For people who may be considering Rebif treatment, I thought that I would share what exactly is involved with taking the medication.
First of all, It’s really not that bad. Really. It only takes a few minutes, three times a week and you quickly get used to it. When you first start, MS Lifelines, aka the pharmaceutical company, sends out a nurse to your home to coach you on how to do the injections. You will rotate injection sites between your abdomen, thigh, upper arm and lower back/buttocks. Within each of these you will also rotate between six spots on both the left and right sides each for a total of 48 injection spots. At three times a week, you will go four months before repeating specific locations.
The first two weeks you will do a dose that is approximately a fifth of the full dose. The following two weeks you will move up to half doses before taking on the full doses starting in the fifth week. It’s helpful to pull out the pre-filled syringe out of the refrigerator several hours in advance to allow it to warm up to room temperature. Supposedly this reduces injection site reactions. I haven’t had any so it probably does help. The syringes can be kept at room temperature for up to 30 days. Some people take out a week’s worth at a time. I just always keep the next dose in my sock drawer. When I inject one, I pull another out of the fridge to replace it.

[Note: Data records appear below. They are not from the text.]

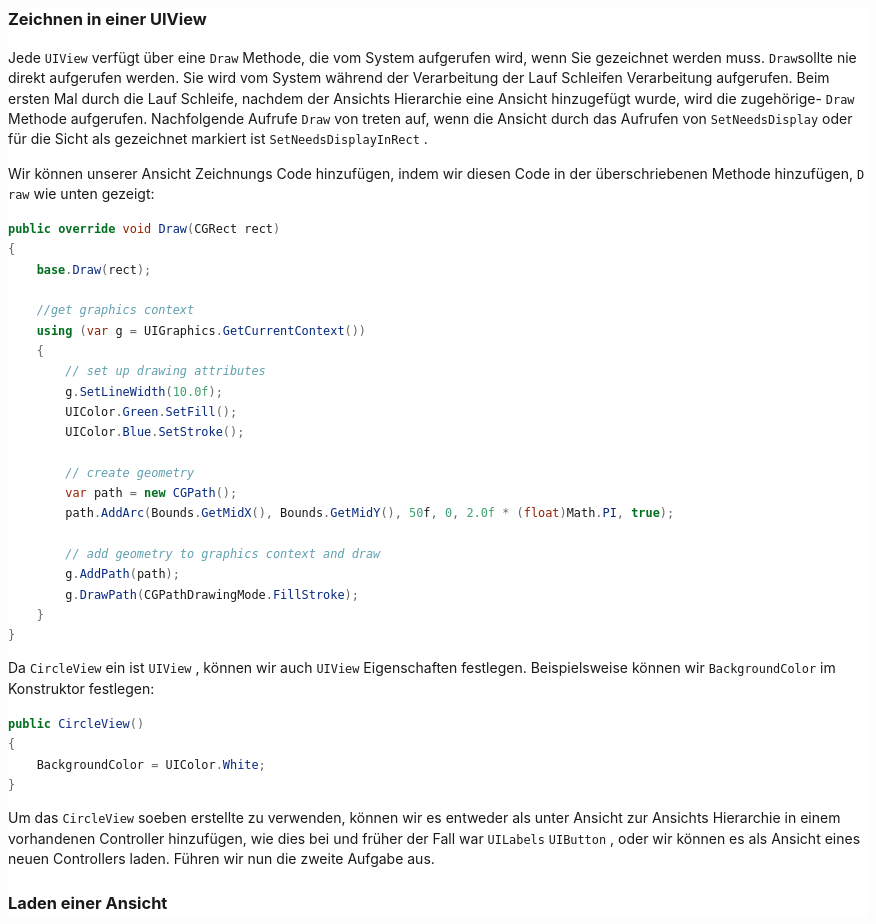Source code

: ### <a name="drawing-in-a-uiview"></a>Zeichnen in einer UIView

Jede `UIView` verfügt über eine `Draw` Methode, die vom System aufgerufen wird, wenn Sie gezeichnet werden muss. `Draw`sollte nie direkt aufgerufen werden. Sie wird vom System während der Verarbeitung der Lauf Schleifen Verarbeitung aufgerufen. Beim ersten Mal durch die Lauf Schleife, nachdem der Ansichts Hierarchie eine Ansicht hinzugefügt wurde, wird die zugehörige- `Draw` Methode aufgerufen. Nachfolgende Aufrufe `Draw` von treten auf, wenn die Ansicht durch das Aufrufen von `SetNeedsDisplay` oder für die Sicht als gezeichnet markiert ist `SetNeedsDisplayInRect` .

Wir können unserer Ansicht Zeichnungs Code hinzufügen, indem wir diesen Code in der überschriebenen Methode hinzufügen, `Draw` wie unten gezeigt:

```csharp
public override void Draw(CGRect rect)
{
    base.Draw(rect);

    //get graphics context
    using (var g = UIGraphics.GetCurrentContext())
    {
        // set up drawing attributes
        g.SetLineWidth(10.0f);
        UIColor.Green.SetFill();
        UIColor.Blue.SetStroke();

        // create geometry
        var path = new CGPath();
        path.AddArc(Bounds.GetMidX(), Bounds.GetMidY(), 50f, 0, 2.0f * (float)Math.PI, true);

        // add geometry to graphics context and draw
        g.AddPath(path);
        g.DrawPath(CGPathDrawingMode.FillStroke);
    }
}
```

Da `CircleView` ein ist `UIView` , können wir auch `UIView` Eigenschaften festlegen. Beispielsweise können wir `BackgroundColor` im Konstruktor festlegen:

```csharp
public CircleView()
{
    BackgroundColor = UIColor.White;
}
```

Um das `CircleView` soeben erstellte zu verwenden, können wir es entweder als unter Ansicht zur Ansichts Hierarchie in einem vorhandenen Controller hinzufügen, wie dies bei und früher der Fall war `UILabels` `UIButton` , oder wir können es als Ansicht eines neuen Controllers laden. Führen wir nun die zweite Aufgabe aus.

### <a name="loading-a-view"></a>Laden einer Ansicht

Step one: Wipe the site with an alcohol wipe and let dry.
Step two: I use the Rebiject injection tool. It’s about the size of a large banana and if you fear needles, it’s a must. You never see the needle until after you are all done. Cock the spring loading mechanism in the Rebiject. Insert the pre-filled syringe with the cap still on it into the hole and screw the two pieces of the Rebiject together. Pull off the plastic tube on the end which removes the syringe cap and you are ready to go.
Step three: Press the end of the tool against the chosen injection site and push the button. The tool sticks the syringe into you and squeezes out the dose without you ever seeing it. Wait a few seconds and pull away the Rebiject.
Step four: Massage the injection site for two minutes to help distribute the medication. I put a sterile gauze pad over it and rub gently, but you could use your hand if it is clean.
Step five: Unscrew the Rebiject and dispose of the needle in your sharps container. They give you two containers with a prepaid addressed box to send a full one back. When you do, they send you a replacement.
When you first start, a common side effect is flu like symptoms. They recommend that you take advil before your dose and shoot up at night. That way if you do suffer the flu symptoms, you will likely sleep through it.